===== Excerpted passage

Proactive debugging: Spotting misconfigurations before they cause issues is easier when you have a full timeline of changes.
Customer support acceleration: Our support team uses this to instantly answer "Did anything change?" when helping customers debug pipeline behavior.

Here’s a scenario we used to see customers run into: someone on their data team made a small change to a pipeline setting, saved it, but forgot to deploy the change. The pipeline was then marked as “dirty” in our system, because it had configuration changes that weren’t live in their actual infrastructure yet.

A few weeks later, an engineer from the same company needed to rotate credentials for a source database. They went to update this in our UI, but they saw a warning that the pipeline had “undeployed changes”. They didn’t know what else had been changed, so they weren’t sure whether it was safe to deploy their credential change.

It became clear to us that our users need to know more than just whether a pipeline has undeployed changes. They need to know what those changes are, when they were made, and by who.

Complications

The challenge in building a thorough audit log is that pipeline configurations are complex and interconnected. In our data model, the configuration for a pipeline is stored not just on a record in our pipeline table but also in a handful of related objects:

Source and destination connectors (which can be shared by multiple pipelines)
Source readers (generally specific to a pipeline but can be shared for advanced use cases)
Per-table configuration (a pipeline can contain many tables)
Optionally: SSH tunnels or Snowflake Eco Mode schedules (also shareable across pipelines)

We needed a way to track every single change to these components, across all entities, without cluttering our production database. And we wanted it to be fast to query, easy to use, and low maintenance.

For the answer, we turned to dogfooding our own product.

Streaming History with SCD Type 2

Artie's History Mode creates a Slowly Changing Dimension (SCD) table for any source table. Instead of overwriting rows in the destination when an update happens, Artie inserts a new row for every change—capturing the full state of that entity at that moment in time. We support both SCD Type 2 (streaming changes into a history table) and SCD Type 4 (keeping a separate history table in addition to a table that’s kept fully in sync with the source table).

==========

*Work to complete:*
**1)** Answer these questions from the passage on pipeline change history:
(a) What did the engineer need to rotate credentials for?
(b) In the list of related objects, what is said about source readers?
(c) Which two SCD types does Artie support?
**2)** Please write out the passage on pipeline change history between "It became clear" and "shareable across pipelines)", inclusive.

===== Study material

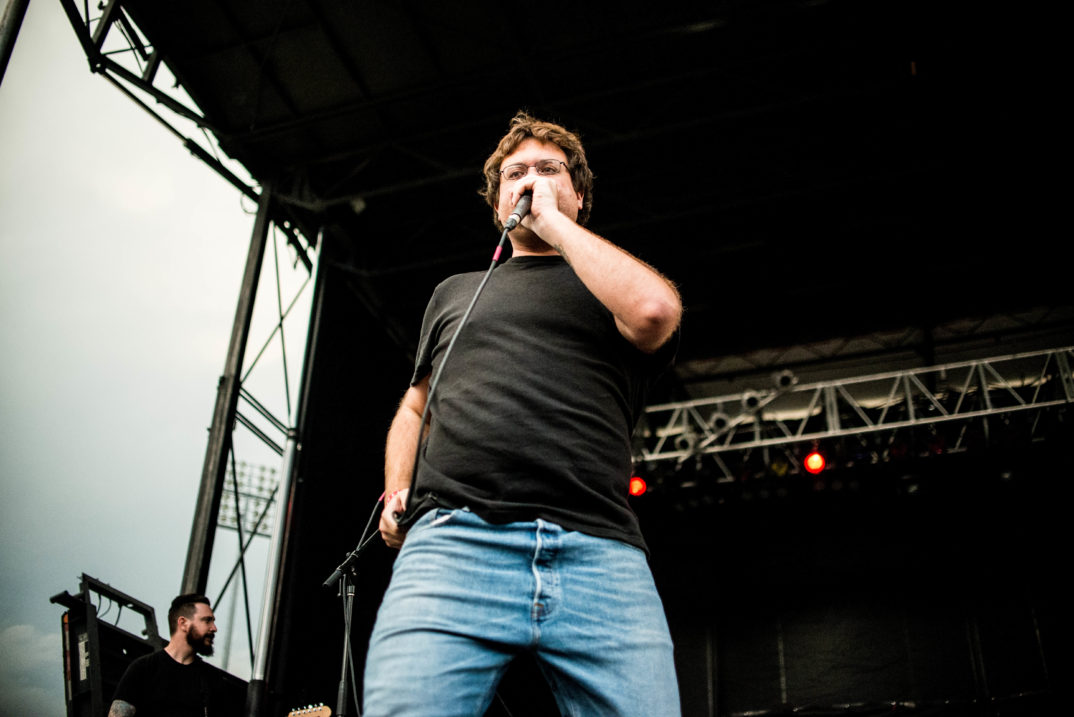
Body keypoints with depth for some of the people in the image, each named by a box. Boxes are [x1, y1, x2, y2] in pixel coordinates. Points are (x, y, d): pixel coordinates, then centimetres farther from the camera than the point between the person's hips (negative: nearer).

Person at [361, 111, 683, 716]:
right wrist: (396, 494, 15)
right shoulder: (455, 292, 31)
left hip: (599, 554, 0)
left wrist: (552, 222, 9)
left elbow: (655, 311, -4)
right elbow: (416, 405, 36)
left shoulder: (614, 284, 22)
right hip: (451, 544, 1)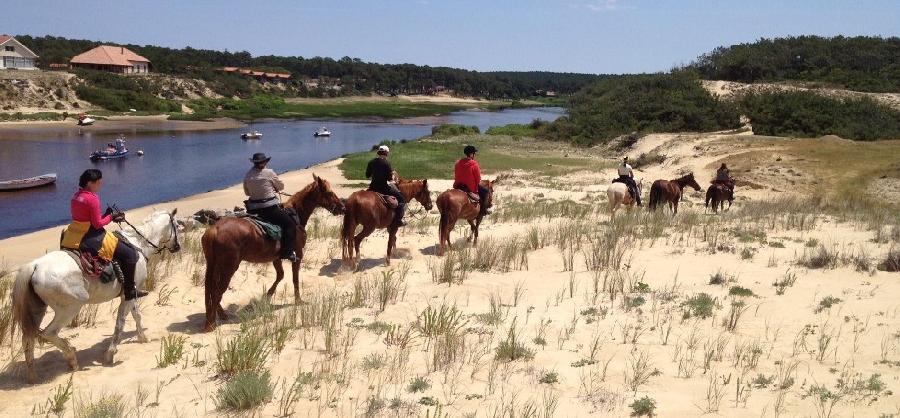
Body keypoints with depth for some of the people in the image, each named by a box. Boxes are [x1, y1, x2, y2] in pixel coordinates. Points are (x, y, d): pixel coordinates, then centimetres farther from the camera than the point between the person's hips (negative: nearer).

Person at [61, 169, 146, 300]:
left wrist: (109, 215, 9)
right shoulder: (92, 199, -19)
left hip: (73, 235, 9)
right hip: (91, 238, -9)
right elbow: (98, 224, -19)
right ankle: (130, 291, -1)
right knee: (130, 254, -5)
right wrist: (111, 216, -3)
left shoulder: (76, 196, 9)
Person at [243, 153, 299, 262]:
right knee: (290, 224, -1)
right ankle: (287, 252, -9)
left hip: (253, 210, 6)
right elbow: (281, 186, 3)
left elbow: (247, 192, 16)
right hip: (270, 208, -6)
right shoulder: (269, 173, -9)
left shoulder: (247, 175, 6)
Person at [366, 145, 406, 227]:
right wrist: (392, 176, 7)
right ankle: (398, 220, -9)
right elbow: (390, 178, -14)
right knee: (402, 199, 3)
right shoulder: (386, 163, -13)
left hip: (373, 187, 6)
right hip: (384, 188, -6)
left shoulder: (371, 162, 4)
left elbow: (367, 175, 12)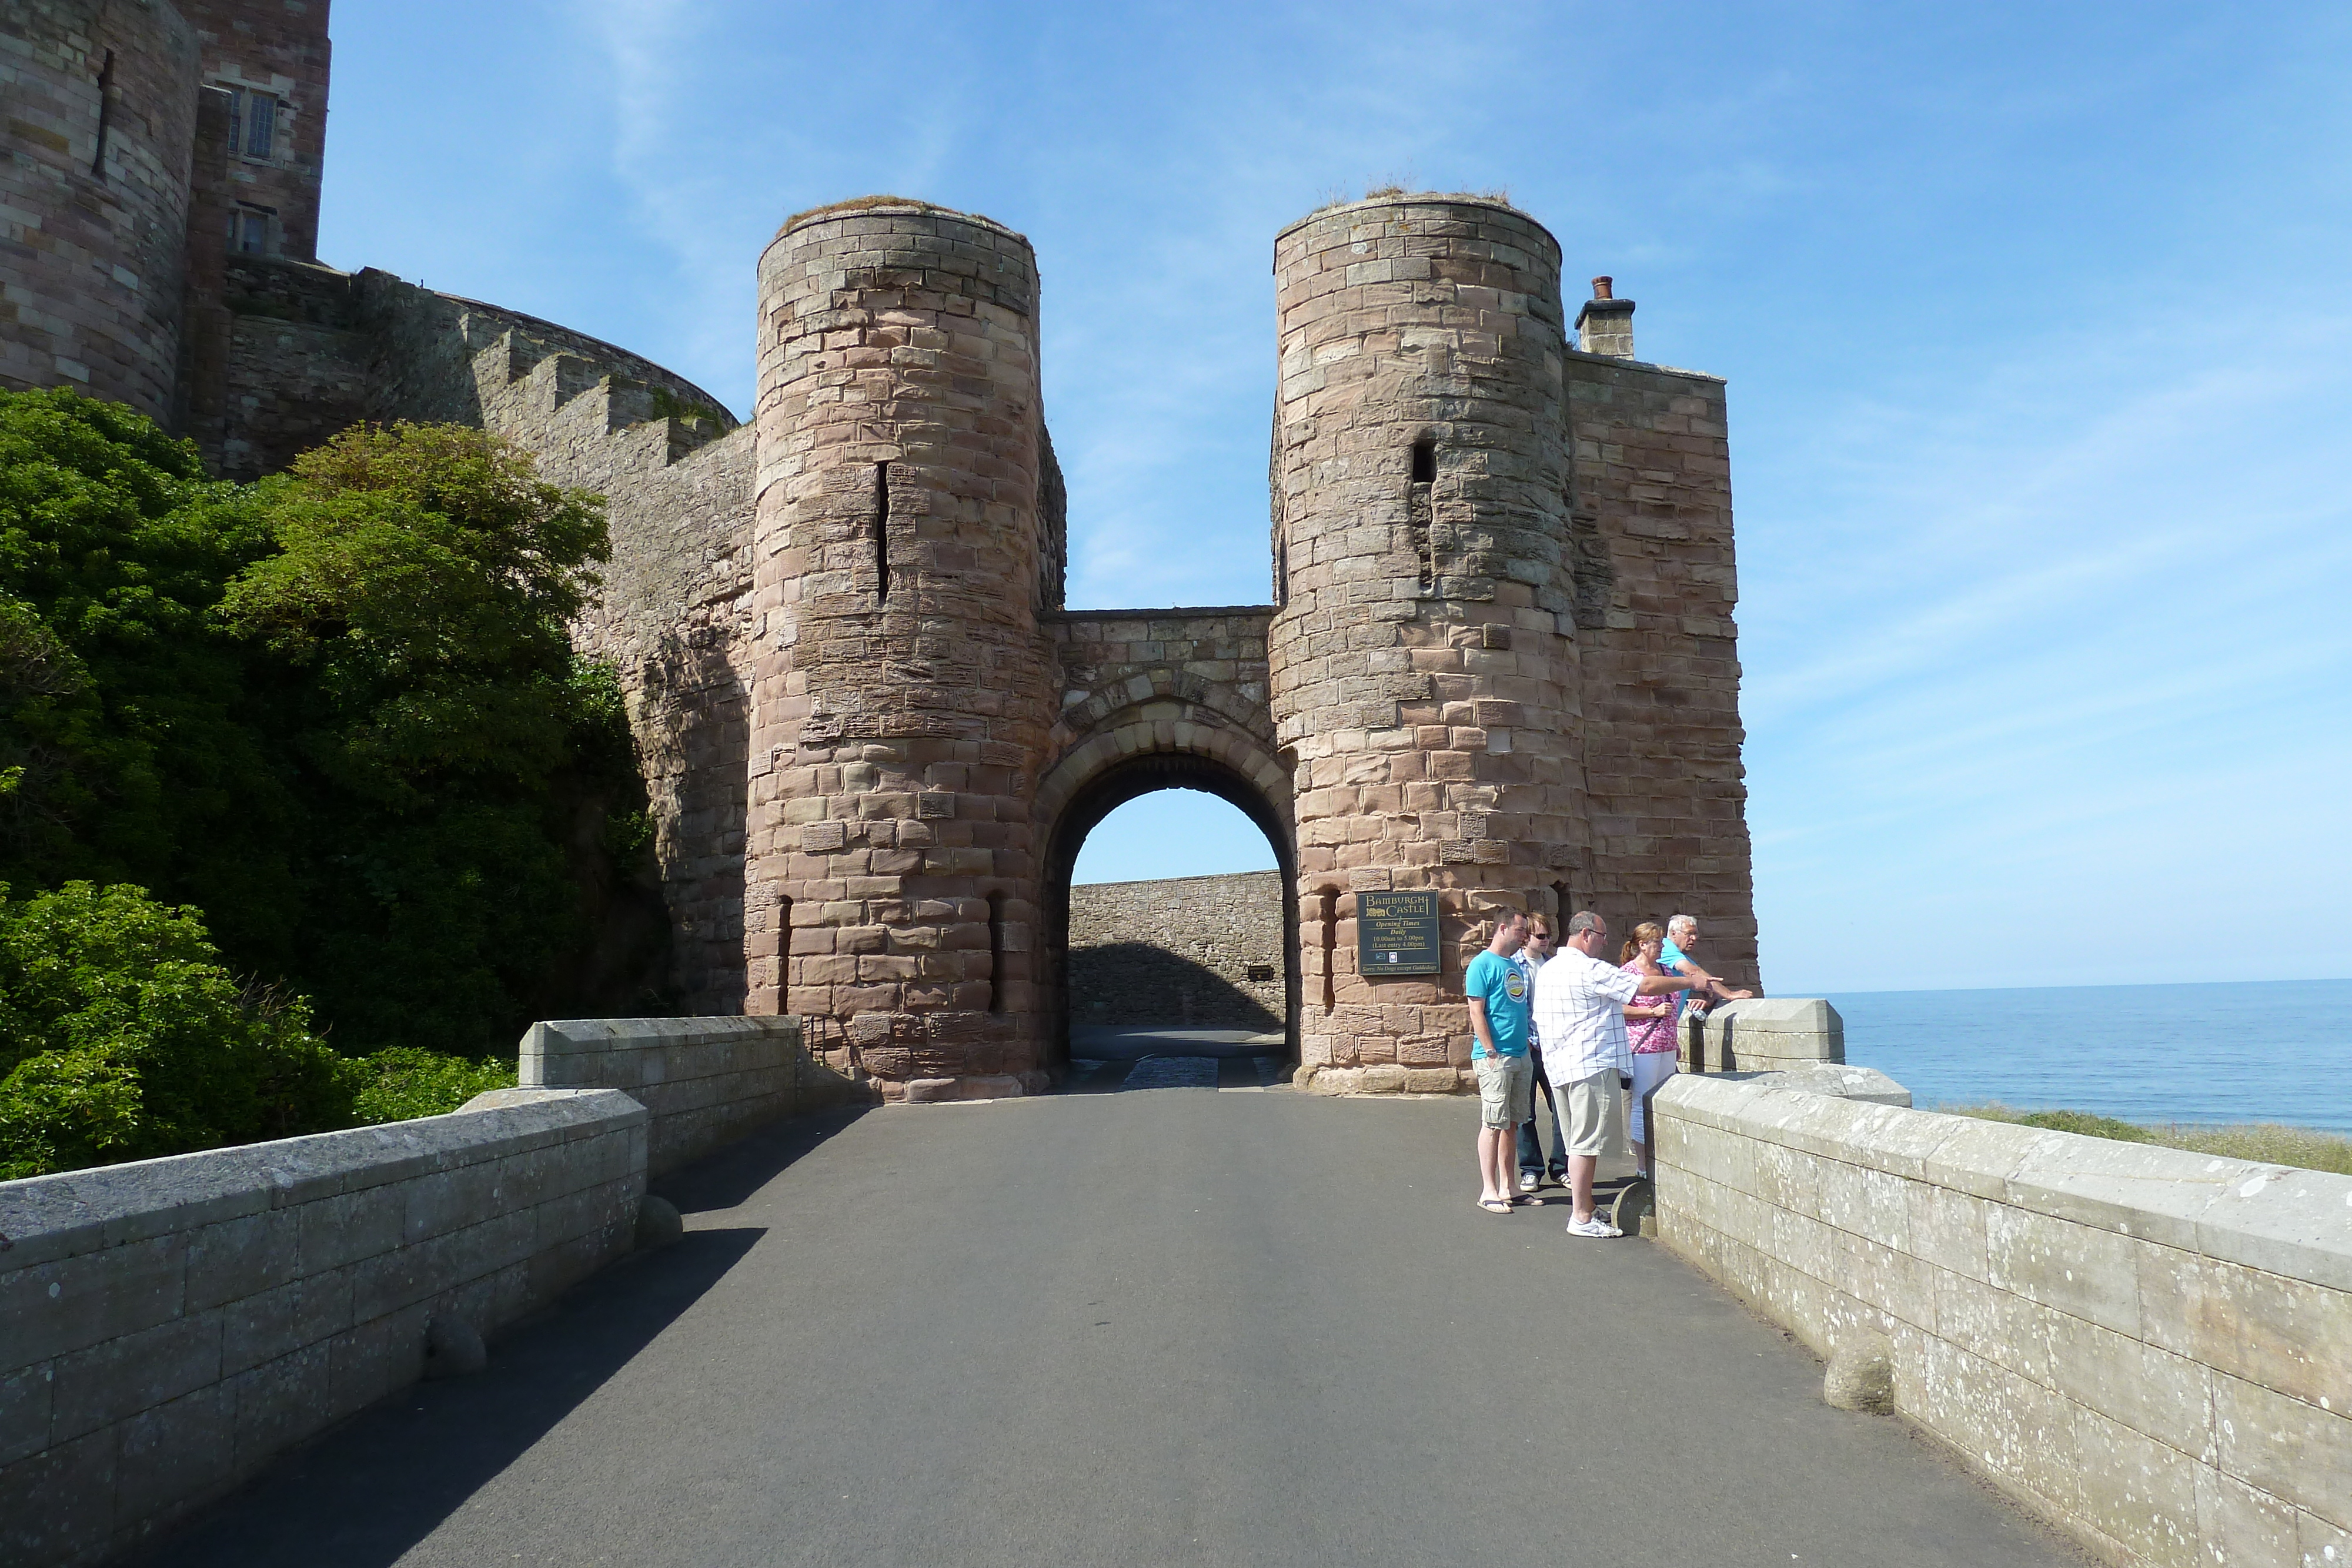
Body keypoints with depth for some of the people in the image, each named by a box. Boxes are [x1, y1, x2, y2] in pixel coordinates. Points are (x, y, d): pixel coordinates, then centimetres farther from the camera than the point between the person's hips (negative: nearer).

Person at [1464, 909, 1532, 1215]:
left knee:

==========

*Task results:*
**1)**
(a) A source database.
(b) They are generally specific to a pipeline but can be shared for advanced use cases.
(c) SCD Type 2 and SCD Type 4.

**2)**
It became clear to us that our users need to know more than just whether a pipeline has undeployed changes. They need to know what those changes are, when they were made, and by who.

Complications

The challenge in building a thorough audit log is that pipeline configurations are complex and interconnected. In our data model, the configuration for a pipeline is stored not just on a record in our pipeline table but also in a handful of related objects:

Source and destination connectors (which can be shared by multiple pipelines)
Source readers (generally specific to a pipeline but can be shared for advanced use cases)
Per-table configuration (a pipeline can contain many tables)
Optionally: SSH tunnels or Snowflake Eco Mode schedules (also shareable across pipelines)